GPT evaluation, Great Expectations, real-time streaming, TypeScript support, and new docs

GPT evaluation, Great Expectations, real-time streaming, TypeScript support, and new docs

Openlayer now offers built-in GPT evaluation for your model outputs. You can write descriptive evaluations like “Make sure the outputs do not contain profanity,” and we will use an LLM to grade your agent or model given this criteria.

We also added support for creating and running tests from Great Expectations (GX). GX offers hundreds of unique tests on your data, which are now available in all your Openlayer projects. Besides these, there are many other new tests available across different project task types. View the full list below ⬇️

You can now stream data real-time to Openlayer rather than uploading in batch. Alongside this, there is a new page for viewing all your model’s requests in monitoring mode. You can now see a table of your model’s usage in real-time, as well as metadata like token count and latency per-row.

We’ve shipped the V1 of our new TypeScript client! You can use this to log your requests to Openlayer if you are using OpenAI as a provider directly. Later, we will expand this library to support other providers and use cases. If you are interested, reach out and we can prioritize.

Finally, we’re releasing a brand new http://docs.openlayer.com/ that offers more guidance on how to get the most out of Openlayer and features an updated, sleek UI.

As always, stay tuned for more updates and join our Discord community to be a part of our ongoing development journey 🤗

Features

  • Evals
    GPT evaluation tests (You can now create tests that rely on an LLM to evaluate your outputs given any sort of descriptive criteria. Try it out by going to Create tests > Performance in either monitoring or development mode!)
  • Integrations
    Great Expectations (We added support for Great Expectations tests, which will allow you to create hundreds of new kinds of tests available here.

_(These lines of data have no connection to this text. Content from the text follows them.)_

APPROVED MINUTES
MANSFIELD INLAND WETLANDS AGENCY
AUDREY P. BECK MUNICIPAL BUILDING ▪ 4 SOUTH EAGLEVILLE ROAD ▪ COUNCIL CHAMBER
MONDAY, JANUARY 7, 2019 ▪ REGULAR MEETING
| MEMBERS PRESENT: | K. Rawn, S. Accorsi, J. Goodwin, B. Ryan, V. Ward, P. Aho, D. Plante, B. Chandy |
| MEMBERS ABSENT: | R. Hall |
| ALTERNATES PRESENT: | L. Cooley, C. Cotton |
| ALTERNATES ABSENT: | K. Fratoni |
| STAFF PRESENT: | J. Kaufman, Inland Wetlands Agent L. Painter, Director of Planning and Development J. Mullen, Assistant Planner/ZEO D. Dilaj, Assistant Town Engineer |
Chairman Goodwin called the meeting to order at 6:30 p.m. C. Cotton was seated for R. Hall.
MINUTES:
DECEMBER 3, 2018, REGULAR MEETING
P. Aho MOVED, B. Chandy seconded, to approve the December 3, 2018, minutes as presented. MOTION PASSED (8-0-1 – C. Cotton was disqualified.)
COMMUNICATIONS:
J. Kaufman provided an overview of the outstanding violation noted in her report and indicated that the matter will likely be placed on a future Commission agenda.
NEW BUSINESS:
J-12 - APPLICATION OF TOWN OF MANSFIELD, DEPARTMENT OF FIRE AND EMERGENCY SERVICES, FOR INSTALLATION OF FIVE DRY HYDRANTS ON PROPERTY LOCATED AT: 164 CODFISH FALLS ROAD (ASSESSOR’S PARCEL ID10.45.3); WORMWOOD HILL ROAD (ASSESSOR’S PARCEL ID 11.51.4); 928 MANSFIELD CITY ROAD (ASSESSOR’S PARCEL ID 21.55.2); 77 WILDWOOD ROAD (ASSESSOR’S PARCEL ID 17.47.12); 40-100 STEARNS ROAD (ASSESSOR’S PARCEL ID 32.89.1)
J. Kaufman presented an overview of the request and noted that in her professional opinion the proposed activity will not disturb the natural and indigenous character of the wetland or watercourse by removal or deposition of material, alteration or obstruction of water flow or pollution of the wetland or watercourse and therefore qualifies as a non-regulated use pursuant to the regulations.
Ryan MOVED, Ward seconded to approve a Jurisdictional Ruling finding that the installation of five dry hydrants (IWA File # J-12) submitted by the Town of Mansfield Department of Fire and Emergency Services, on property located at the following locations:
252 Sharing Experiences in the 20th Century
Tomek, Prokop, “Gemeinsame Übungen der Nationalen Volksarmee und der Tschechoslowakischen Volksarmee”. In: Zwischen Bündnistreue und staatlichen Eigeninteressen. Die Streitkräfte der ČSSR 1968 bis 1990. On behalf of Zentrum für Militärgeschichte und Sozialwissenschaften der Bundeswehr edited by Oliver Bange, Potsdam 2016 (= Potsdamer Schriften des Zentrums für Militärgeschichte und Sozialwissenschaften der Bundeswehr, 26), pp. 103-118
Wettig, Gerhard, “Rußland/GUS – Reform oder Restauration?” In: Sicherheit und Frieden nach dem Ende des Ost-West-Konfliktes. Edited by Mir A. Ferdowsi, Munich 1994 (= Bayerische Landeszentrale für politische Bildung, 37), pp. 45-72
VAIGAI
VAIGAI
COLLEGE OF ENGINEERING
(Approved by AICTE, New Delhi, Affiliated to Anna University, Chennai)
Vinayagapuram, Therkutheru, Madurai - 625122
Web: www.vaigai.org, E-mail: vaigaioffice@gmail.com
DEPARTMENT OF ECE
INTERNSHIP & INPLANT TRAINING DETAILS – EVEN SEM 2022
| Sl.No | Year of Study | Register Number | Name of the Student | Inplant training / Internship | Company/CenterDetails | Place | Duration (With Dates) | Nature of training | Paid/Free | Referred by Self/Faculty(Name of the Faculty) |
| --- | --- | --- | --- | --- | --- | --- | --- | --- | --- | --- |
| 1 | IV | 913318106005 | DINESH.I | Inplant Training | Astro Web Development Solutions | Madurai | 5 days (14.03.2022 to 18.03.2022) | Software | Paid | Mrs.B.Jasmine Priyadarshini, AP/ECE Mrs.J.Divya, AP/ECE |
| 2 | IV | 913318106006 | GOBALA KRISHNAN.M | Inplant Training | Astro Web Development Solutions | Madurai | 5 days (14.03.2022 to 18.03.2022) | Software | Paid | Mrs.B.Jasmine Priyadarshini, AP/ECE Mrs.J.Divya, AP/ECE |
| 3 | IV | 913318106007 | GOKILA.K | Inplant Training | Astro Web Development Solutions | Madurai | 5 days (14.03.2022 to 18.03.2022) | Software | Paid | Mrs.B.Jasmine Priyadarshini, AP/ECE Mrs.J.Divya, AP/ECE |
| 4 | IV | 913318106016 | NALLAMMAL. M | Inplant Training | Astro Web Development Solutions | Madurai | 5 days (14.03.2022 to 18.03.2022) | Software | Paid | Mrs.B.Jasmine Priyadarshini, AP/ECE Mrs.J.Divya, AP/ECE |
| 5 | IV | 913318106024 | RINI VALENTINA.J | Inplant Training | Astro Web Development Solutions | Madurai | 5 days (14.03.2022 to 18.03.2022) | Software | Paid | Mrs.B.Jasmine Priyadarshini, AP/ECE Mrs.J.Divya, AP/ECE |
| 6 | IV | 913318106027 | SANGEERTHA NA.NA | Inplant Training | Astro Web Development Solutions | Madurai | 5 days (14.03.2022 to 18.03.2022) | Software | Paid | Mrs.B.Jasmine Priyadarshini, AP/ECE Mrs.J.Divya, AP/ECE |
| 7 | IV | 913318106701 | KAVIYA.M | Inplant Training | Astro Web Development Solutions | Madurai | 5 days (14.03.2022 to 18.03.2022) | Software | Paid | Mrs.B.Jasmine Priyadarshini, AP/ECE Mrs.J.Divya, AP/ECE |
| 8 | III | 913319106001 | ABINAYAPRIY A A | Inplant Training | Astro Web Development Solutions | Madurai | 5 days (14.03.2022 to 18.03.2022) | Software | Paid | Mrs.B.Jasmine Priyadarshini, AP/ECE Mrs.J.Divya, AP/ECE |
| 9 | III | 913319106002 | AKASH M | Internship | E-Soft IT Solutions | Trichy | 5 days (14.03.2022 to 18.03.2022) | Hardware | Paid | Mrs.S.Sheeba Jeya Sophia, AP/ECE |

To try it out, navigate to Create tests > Integrity in either monitoring or development mode)
  • Evals
    New and improved data integrity & consistency tests (Class imbalance ratio (integrity) (tabular classification & text classification) — The ratio between the most common class and the least common class, Predictive power score (integrity) (tabular classification & tabular regression) — PPS for a feature (or index) must be in specific range, Special characters ratio (integrity) (LLM & text classification) — Check the ratio between the number of special characters to alphanumeric in the dataset, Feature missing values (integrity) (tabular classification & tabular regression) — Similar to null rows but for a specific feature, ensure features are not missing values, Quasi-constant features (integrity) (tabular classification & tabular regression) — Same as quasi-constant feature count but for a specific feature, expect specified features to be near-constant and with very low variance, Empty feature (integrity) (tabular classification & tabular regression) — Same as empty feature count but for a specific feature, expect specified features to not have only null value)
  • Evals
    Updates to existing tests (Set percentages as the threshold for duplicate rows, null rows, conflicting labels, ill-formed rows, and train-val leakage tests)
  • API
    We’ve added a new endpoint for streaming your data to Openlayer rather than uploading in batch
  • UI/UX
    The new requests page allows you to see a real-time stream of your model’s requests, and per-row metadata such as token count and latency
  • SDKs
    The new Openlayer TypeScript library allows users who are directly leveraging OpenAI to monitor their requests
  • Documentation
    Our brand new docs are live, with more guided walkthroughs and in-depth information on the Openlayer platform and API

Improvements

  • Platform
    Renamed goals to tests (We have decided that the word “test” is a more accurate representation, and have updated all references in our product, docs, website, and sample notebooks)
  • UI/UX
    Polish and improvements to the new onboarding and navigation flows, including an updated “Getting started” page with more resources to help you get the most out of Openlayer
  • UI/UX
    Creating a project in the UI now presents as a modal
  • UI/UX
    Creating a project in the UI opens up subsequent onboarding modals for adding an initial commit (development) or setting up an inference pipeline (monitoring)
  • UI/UX
    Added commit statuses and button for adding new commits and inference pipelines to the navigation panel
  • Platform
    Once a commit is added in development mode, new tests are suggested that are personalized to your model and data and identify critical failures and under-performing subpopulations
  • UI/UX
    Added more clarifying tooltip on how to enable subpopulation filtering for performance tests in monitoring mode
  • UI/UX
    Improved wording of various suggested test titles
  • Platform
    Default test groupings appropriately by mode
  • UI/UX
    Floating point thresholds were difficult to input for users

Fixes

  • UI/UX
    Tests rendered without grouping should be sorted by date updated
  • UI/UX
    Creating a project through the UI would not allow you to change the task type
  • UI/UX
    Requests graph would not update with new data immediately and faithfully
  • UI/UX
    Button for adding an OpenAI key was rendering for non-LLM projects
  • SDKs
    Feature value and data type validation tests were disabled
  • UI/UX
    Rows and explainability were not rendering for certain tests
  • UI/UX
    Token maps were not being rendered in the performance test creation page
  • UI/UX
    Heatmap values would sometimes overflow
  • UI/UX
    Column drift goals would not always successfully be created
  • UI/UX
    In-app data tables for training datasets would not render
  • UI/UX
    The final step of commit creation forms was hidden behind content
  • Templates
    Updated the thresholds of suggested tests to be more reasonable for the metric
  • UI/UX
    Test and requests line graphs fixes and improvements (Graph data would overflow container, Hovering over points would not display data correctly, Threshold lines would not render, Improved design for when only a single data point is rendered)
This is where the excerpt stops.